Characterization of terrestrial ecosystems state based on interannual variations of RUE (Rain Use Efficiency)

Authors

DOI:

https://doi.org/10.4995/raet.2023.19980

Keywords:

RUE, GPP, ecosystems degradation, annual precipitation

Abstract

Ecosystems degradation has increased in recent decades and climate change is expected to increase the risk of such processes in the coming years, especially in arid and semi-arid ecosystems. The purpose of this work is to characterize the state of the terrestrial ecosystems of the Spanish mainland and the Balearic Islands through the temporal analysis of the variable RUE (Rain Use Efficiency) during the period 2004-2018. Annual RUE images have been calculated as the quotient between annual gross primary production (GPP) and annual cumulative precipitation (PPT) in a 1 km spatial resolution, and the values have been later normalized.

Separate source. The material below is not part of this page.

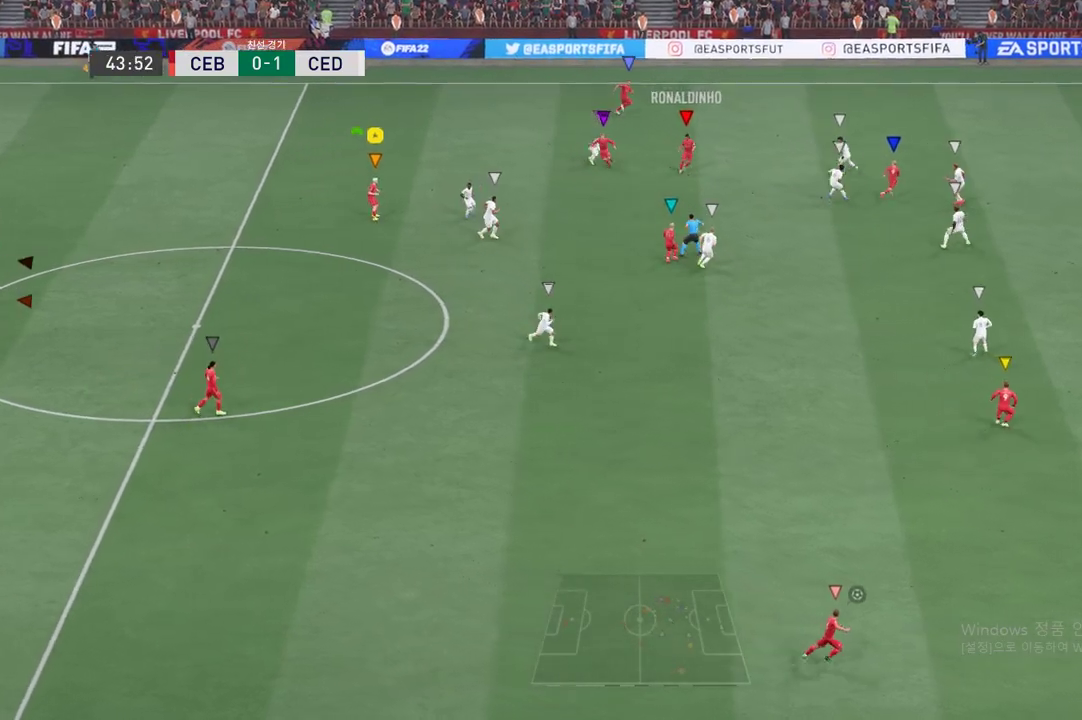
{"buttons": [], "left_stick": "down-left", "events": []}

The annual GPP is derived from the daily GPP, obtained using an optimization of the Monteith model and the PPT from daily precipitation images, which are computed by applying a kriging to the data from AEMet network stations. Temporal analysis of the RUE has been made by calculating the slope from a Mann-Kendall test and Sen-Theil method. RUE has been analyzed at three levels of study: at regional level, by vegetation types and at pixel level. The results have shown a negative trend of the normalized RUE (between -0.05 and -0.25 year-1) for most of the area, for the 9 classes of vegetation (the forest classes being the ones that have presented the steepest slopes) and in 5 of the 8 ecosystems analyzed at pixel level. A decline in the RUE indicates some degree of degradation in vegetation cover. From the analysis of the results it has been extracted that the interannual variability of the RUE is largely mediated by precipitation, presenting a negative correlation. On the other hand, it has been observed that GPP has experienced a progressive increase in recent years known as greening process.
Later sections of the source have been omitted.